Operation Elkton

This was a US succession of three strategic plans for operations against the Japanese in the South-West Pacific Area with the object of seizing or otherwise neutralising the Japanese base area of Rabaul on New Britain island by securing North-East New Guinea and the central and northern islands of the Solomon islands group (summer 1942/spring 1943).

General Douglas MacArthur’s South-West Pacific Area command demanded an impossibly large reinforcement (five ground divisions and 45 air groups with 1,800 aircraft) for an army-led offensive in five stages against the base area of General Hitoshi Imamura’s 8th Area Army in the Bismarck islands archipelago, which the Japanese had taken from February 1942 and developed into a major base area, especially round Rabaul on New Britain and Kavieng on New Ireland. MacArthur’s plan envisaged the seizure of the Huon peninsula on New Guinea for the creation of airfields, the capture of airfields on New Georgia, the capture of western New Britain and Bougainville, the taking of Kavieng on New Ireland, and last the conquest of the base area around Rabaul on New Britain.

Admiral Ernest J. King, the Chief of Naval Operations, proposed a plan with similar elements but under US Navy leadership.

In accordance with Allied overall policy, General George C. Marshall, the US Army Chief-of-Staff, believed in the exercise of the main US strength in Europe rather than the Pacific, and therefore proposed a compromise plan in which the task would be divided into three stages, the first under Admiral Chester W. Nimitz’s direction and the second and third under MacArthur’s direction.

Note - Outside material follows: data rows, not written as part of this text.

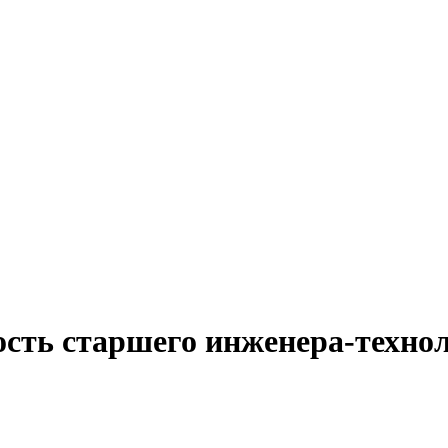
ость старшего инженера-технол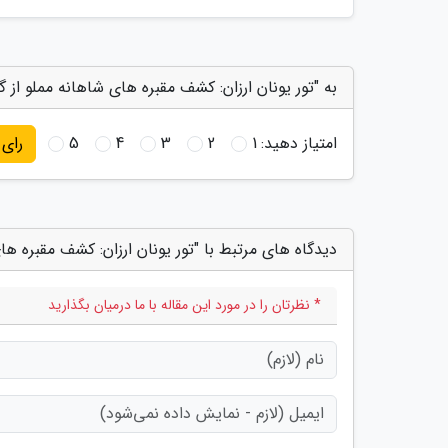
به "تور یونان ارزان: کشف مقبره های شاهانه مملو از گن
امتیاز دهید:
1
2
3
4
5
رای
دیدگاه های مرتبط با "تور یونان ارزان: کشف مقبره های
* نظرتان را در مورد این مقاله با ما درمیان بگذارید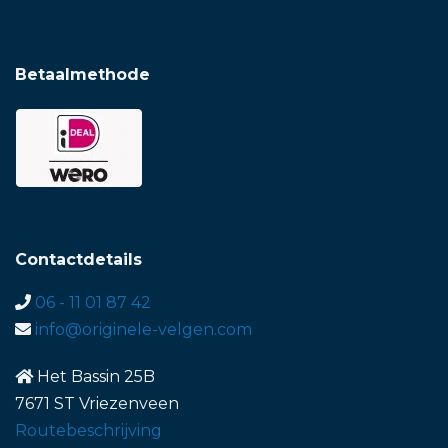
Betaalmethode
Contactdetails
06 - 11 01 87 42
info@originele-velgen.com
Het Bassin 25B
7671 ST Vriezenveen
Routebeschrijving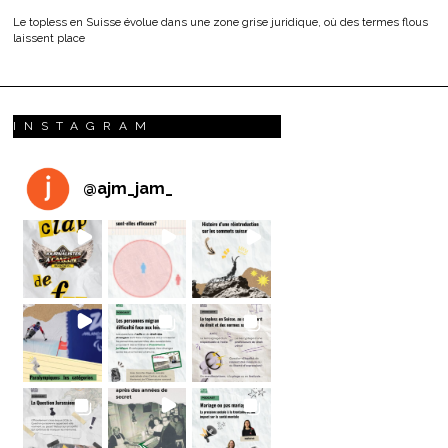
Le topless en Suisse évolue dans une zone grise juridique, où des termes flous
laissent place
INSTAGRAM
@
ajm_jam_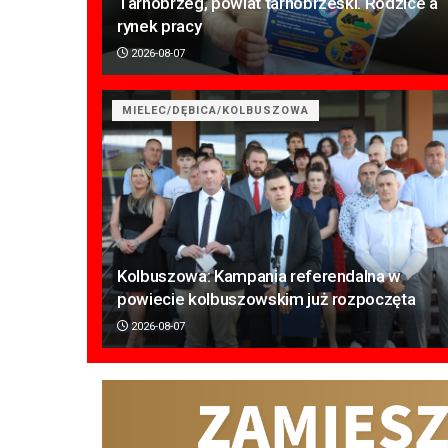
Tarnobrzeg, powiat tarnobrzeski. Rodzice a
rynek pracy
2026-08-07
MIELEC/DĘBICA/KOLBUSZOWA
Kolbuszowa: Kampania referendalna w
powiecie kolbuszowskim już rozpoczęta
2026-08-07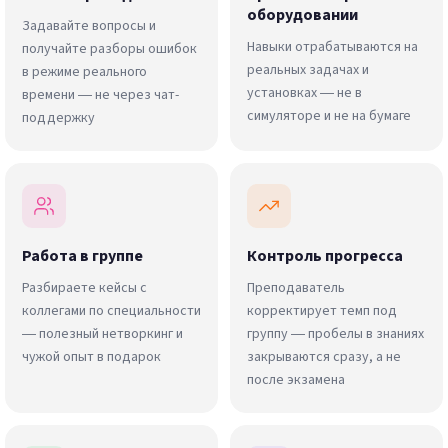
оборудовании
Задавайте вопросы и
Навыки отрабатываются на
получайте разборы ошибок
реальных задачах и
в режиме реального
установках — не в
времени — не через чат-
симуляторе и не на бумаге
поддержку
Работа в группе
Контроль прогресса
Разбираете кейсы с
Преподаватель
коллегами по специальности
корректирует темп под
— полезный нетворкинг и
группу — пробелы в знаниях
чужой опыт в подарок
закрываются сразу, а не
после экзамена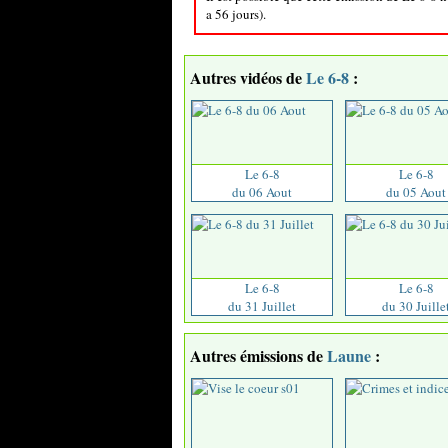
a 56 jours).
Autres vidéos de
Le 6-8
:
Le 6-8
Le 6-8
du 06 Aout
du 05 Aout
Le 6-8
Le 6-8
du 31 Juillet
du 30 Juille
Autres émissions de
Laune
: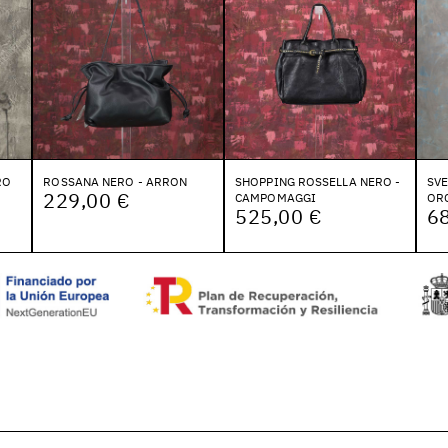
RO
ROSSANA NERO - ARRON
SHOPPING ROSSELLA NERO -
SVE
229,00 €
CAMPOMAGGI
OR
525,00 €
6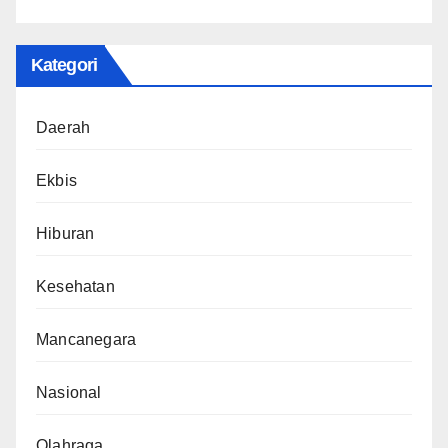
Kategori
Daerah
Ekbis
Hiburan
Kesehatan
Mancanegara
Nasional
Olahraga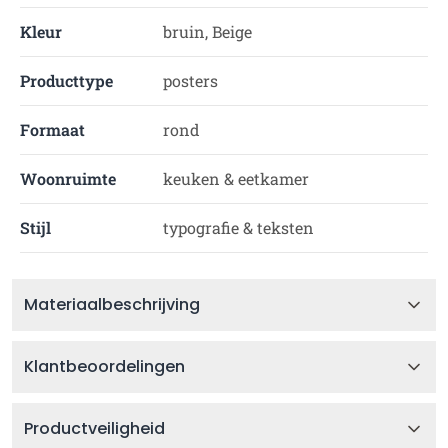
Kleur
bruin, Beige
Producttype
posters
Formaat
rond
Woonruimte
keuken & eetkamer
Stijl
typografie & teksten
Materiaalbeschrijving
Klantbeoordelingen
Productveiligheid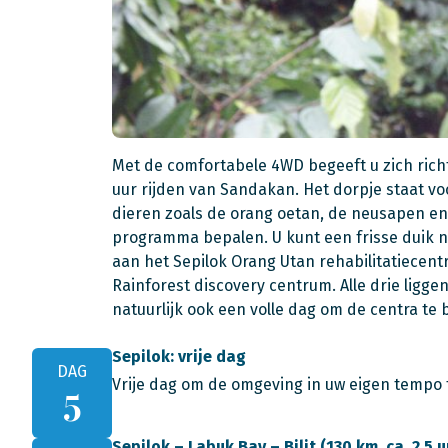
Met de comfortabele 4WD begeeft u zich richt
uur rijden van Sandakan. Het dorpje staat v
dieren zoals de orang oetan, de neusapen en
programma bepalen. U kunt een frisse duik 
aan het Sepilok Orang Utan rehabilitatiecen
Rainforest discovery centrum. Alle drie ligg
natuurlijk ook een volle dag om de centra te b
Sepilok: vrije dag
DAG
Vrije dag om de omgeving in uw eigen tempo 
5
Sepilok – Labuk Bay – Bilit (130 km, ca. 2,5 u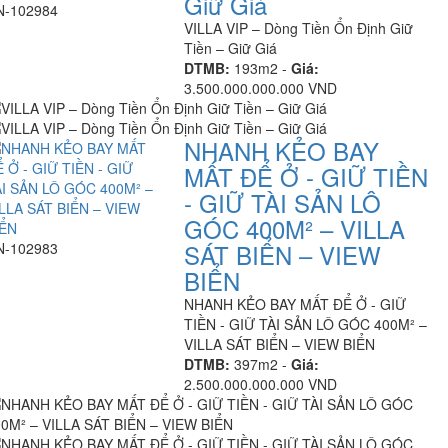
Giữ Giá
N-102984
VILLA VIP – Dòng Tiền Ổn Định Giữ
Tiền – Giữ Giá
DTMB:
193m2 -
Giá:
3.500.000.000.000 VND
NHANH KẺO BAY
MẤT ĐỂ Ở - GIỮ TIỀN
- GIỮ TÀI SẢN LÔ
GÓC 400M² – VILLA
SÁT BIỂN – VIEW
N-102983
BIỂN
NHANH KẺO BAY MẤT ĐỂ Ở - GIỮ
TIỀN - GIỮ TÀI SẢN LÔ GÓC 400M² –
VILLA SÁT BIỂN – VIEW BIỂN
DTMB:
397m2 -
Giá:
2.500.000.000.000 VND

This strategic plan, which was never formally adopted by the Joint Chiefs-of-Staff but which was ultimately implemented, called firstly for the capture of Tulagi (later Guadalcanal) and the Santa Cruz islands in ‘Watchtower’, secondly for the capture of the north-east coast of New Guinea and the central part of the Solomon islands chain, and thirdly for the reduction of Rabaul and related bases.

The final ‘Cartwheel’ plan adopted on 26 April 1943 was a less ambitious compromise and called for a double offensive. The US and Australian forces of the South-West Pacific Area command would be responsible for a north-westward advance up the coast of New Guinea to defeat Lieutenant General Hatazo Adachi’s 18th Army, while the US forces of Admiral William F. Halsey’s South Pacific Area command would undertake the north-westward advance along the line of the Solomon islands against the forces of Lieutenant General Harukichi Hyakutake’s 17th Army. In its definitive form, the plan called for 13 separate but often simultaneous operations in New Guinea, the Solomon islands and the Bismarck islands.

The first phase was scheduled to begin in June and called for the capture of Woodlark island and Kiriwina island in the Trobriand islands (‘Chronicle’), followed by the seizure of New Georgia (‘Toenails’), the taking of Salamaua, Lae and Finschhafen (‘Postern’), the descent on Shortland and Bougainville islands (‘Cherryblossom’), the capture of Madang (‘Postern’ continued), and the landing on Cape Gloucester (‘Backhander’).

The intention was then to launch a concerted offensive against the Japanese base area, but by the summer of 1943 US planners were already considering the advantages of bypassing these two objectives. The two advances thus met at the northern end of the Bismarck islands archipelago (in the Admiralty and St Matthias islands) in the first half of 1944 in ‘Brewer’ and ‘Beefsteak’, thereby isolating on New Britain and New Ireland the remnants of the 8th Area Army, whose 100,000 men, who were initially well equipped and well supplied, were then left to ‘wither on the vine’ and fall prey to malnutrition and disease as MacArthur’s reinforced army struck north-west along the north coast of New Guinea with the object of securing the air force, army and navy bases from which an invasion and reconquest of the Philippines could be launched later in 1944.